Metadata-Version: 2.1
Name: dynamicscrapper
Version: 10.0.5
Summary: A package to scrap the web dynamically
Author: Saidi Souhaieb
Author-email: Saidisouhaieb@takiacademyteam.com
Classifier: Programming Language :: Python :: 3
Classifier: License :: OSI Approved :: MIT License
Classifier: Operating System :: OS Independent
Requires-Python: >=3.6
Description-Content-Type: text/markdown
Requires-Dist: attrs==23.1.0
Requires-Dist: certifi==2023.7.22
Requires-Dist: click==8.1.7
Requires-Dist: h11==0.14.0
Requires-Dist: idna==3.4
Requires-Dist: outcome==1.3.0.post0
Requires-Dist: PySocks==1.7.1
Requires-Dist: selenium==4.15.1
Requires-Dist: sniffio==1.3.0
Requires-Dist: sortedcontainers==2.4.0
Requires-Dist: trio==0.23.0
Requires-Dist: trio-websocket==0.11.1
Requires-Dist: urllib3==2.0.7
Requires-Dist: wsproto==1.2.0

# Dynamic Scrapper **STILL IN DEVELOPMENT**

## The Goal Of This Package:

The goal of this package is being able to **scrap any site given** and **gather any data** no matter they type/style of said site.

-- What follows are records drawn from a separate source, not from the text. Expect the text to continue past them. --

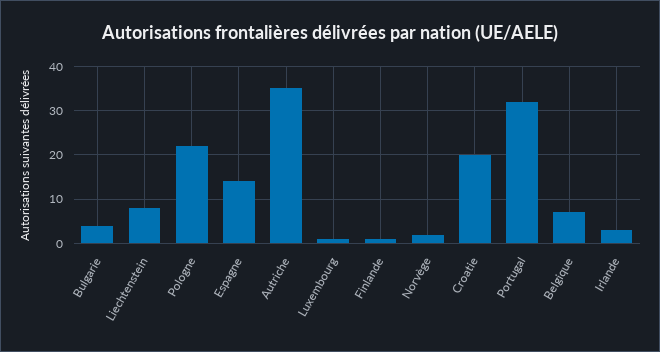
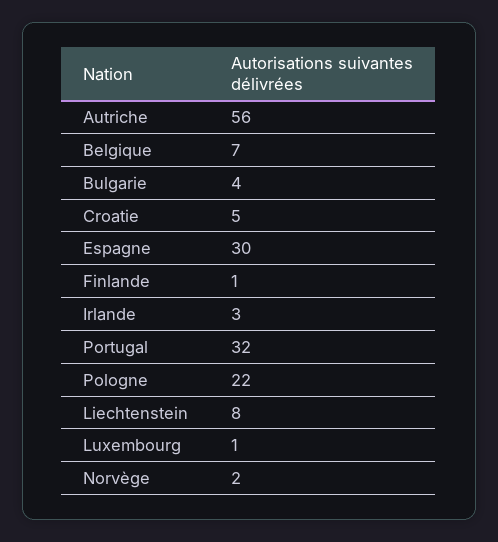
  {
    "Bulgarie": 4,
    "Liechtenstein": 8,
    "Pologne": 22,
-   "Espagne": 15,
+   "Espagne": 30,
-   "Autriche": 35,
+   "Autriche": 56,
    "Luxembourg": 1,
    "Finlande": 1,
    "Norvège": 2,
-   "Croatie": 20,
+   "Croatie": 5,
    "Portugal": 32,
    "Belgique": 7,
    "Irlande": 3
  }

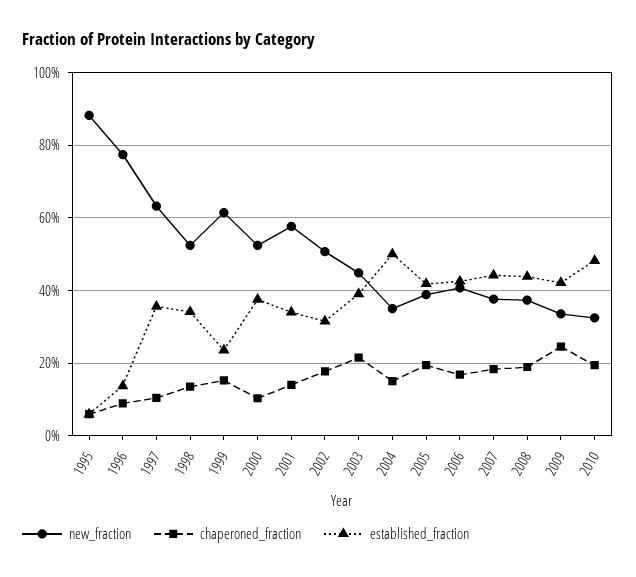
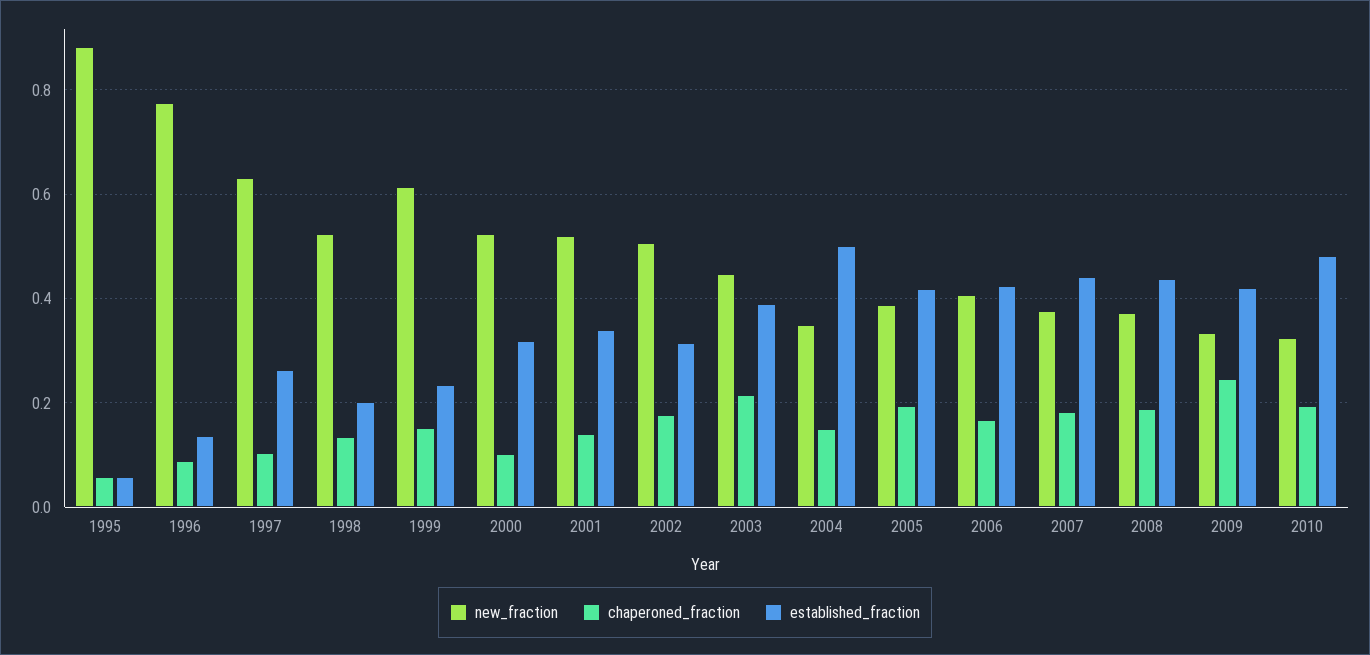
  {
    "new_fraction": {
      "1995": 0.88,
      "1996": 0.78,
      "1997": 0.64,
      "1998": 0.52,
      "1999": 0.62,
      "2000": 0.52,
-     "2001": 0.58,
+     "2001": 0.52,
      "2002": 0.5,
      "2003": 0.44,
      "2004": 0.36,
      "2005": 0.38,
      "2006": 0.4,
      "2007": 0.38,
      "2008": 0.38,
      "2009": 0.34,
      "2010": 0.32
    },
    "chaperoned_fraction": {
      "1995": 0.06,
      "1996": 0.08,
      "1997": 0.1,
      "1998": 0.14,
      "1999": 0.16,
      "2000": 0.1,
      "2001": 0.14,
      "2002": 0.18,
      "2003": 0.22,
      "2004": 0.16,
      "2005": 0.2,
      "2006": 0.16,
      "2007": 0.18,
      "2008": 0.18,
      "2009": 0.24,
      "2010": 0.2
    },
    "established_fraction": {
      "1995": 0.06,
      "1996": 0.14,
-     "1997": 0.36,
+     "1997": 0.26,
-     "1998": 0.34,
+     "1998": 0.2,
      "1999": 0.24,
-     "2000": 0.38,
+     "2000": 0.32,
      "2001": 0.34,
      "2002": 0.32,
      "2003": 0.4,
      "2004": 0.5,
      "2005": 0.42,
      "2006": 0.42,
      "2007": 0.44,
      "2008": 0.44,
      "2009": 0.42,
      "2010": 0.48
    }
  }

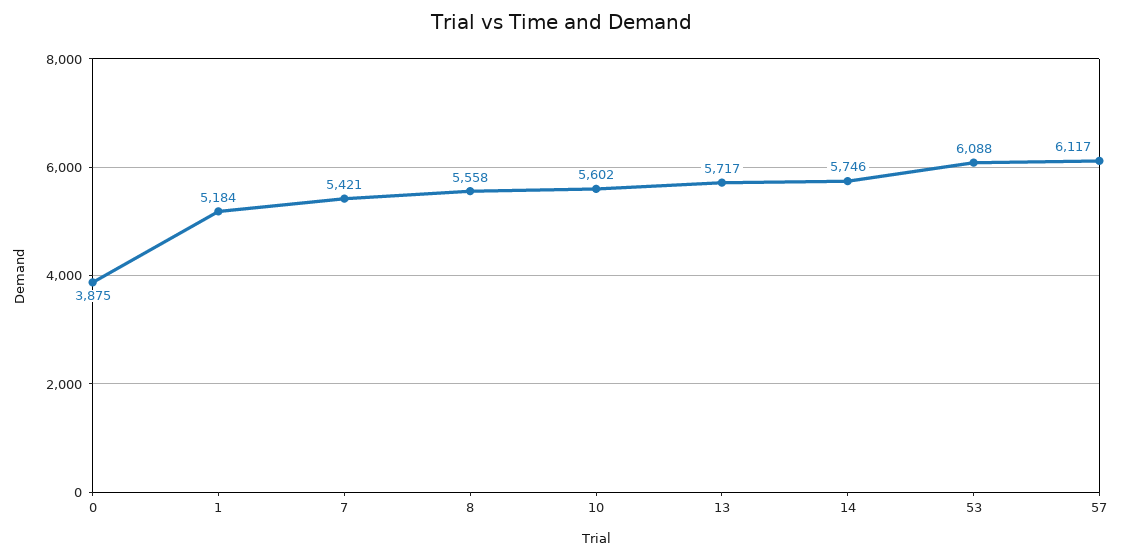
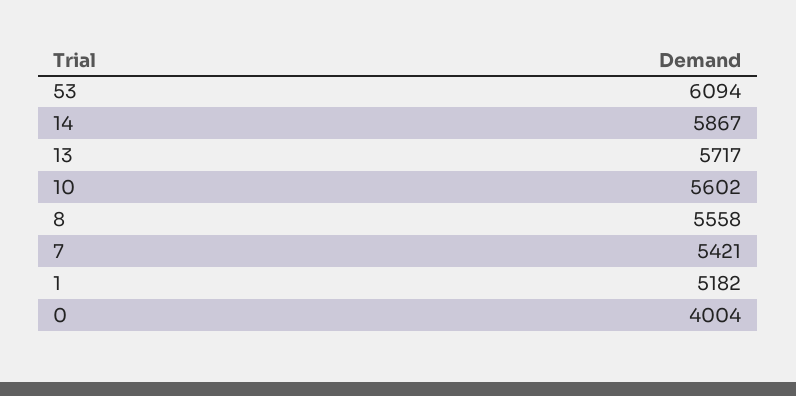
  {
-   "0": 3875,
+   "0": 4004,
-   "1": 5184,
+   "1": 5182,
    "7": 5421,
    "8": 5558,
    "10": 5602,
    "13": 5717,
-   "14": 5746,
+   "14": 5867,
-   "53": 6088,
+   "53": 6094
-   "57": 6117
  }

This project was a huge part of understanding webscrapping in general.

## How to use:

The package is equipped with a **CLICK CLI** to give the input needed to extract the data needed.

### **Steps:**
1. First step is giving the link of the site you want scrapped. (it can be either a page that contains a bunch of links to click and extract data from inside every link or one single page that you want data extracted from).
2. If the link you gave is of a page containing a bunch of links to get data from, write the class name of the <div> containing the "a" tag that contains these links (in most cases these links always have the same class name)**[LEAVE EMPTY IF IT'S A SINGLE PAGE EXTRACTION]**.
3. Choose the type of pagination used in said page to be able to extract data from all pages:
  - number: for sites with numbered pagination
  - see_more: for sites with a see more button that expands the rest of the information
  - none: incase of a single page or a infinite scrollp age 
4. Write the class name of the pagination class used according to:
  - number: write the class name of the button "next" or ">" that takes you to the next page
  - see_more: write the class name of the see_more button
  - none: leave empty
5. Choosing the items to scrap
This step is gonna look like this: 
  - Choose a name for the item 
  - Choose the type you want to use to extract said item:
            - tag-name: using html tag names
            - class-name: using class-names
            - id: using id
            - name: using name attribute
            - link-text: by giving the text inside a "a" tag
  - Choose the name of the type you specified before:
            - tag-name : the tag name you want to extract from (h1, h2, a ...)
            - class-name: the class name needed
            - id: the id needed
            - name: the name inside the attribute
            - link-text: the text inside the "a" tag 
  - **IF** you are trying to get the value inside an attribute of a tag, write the tag name   you want to get (for example you need img url inside an "img" tag, you write "src" to get the text inside the src)
  - Choose Y or N to continue adding items to scrap or stop.

## Tips for number 5:
  - use tag-name when there is only one tag of that kind (h1..)
  - class-name is the most used but make sure to take a unique name so you dont get other items by mistake.
  - be carefull when using id as an id can change from page to page of the same element.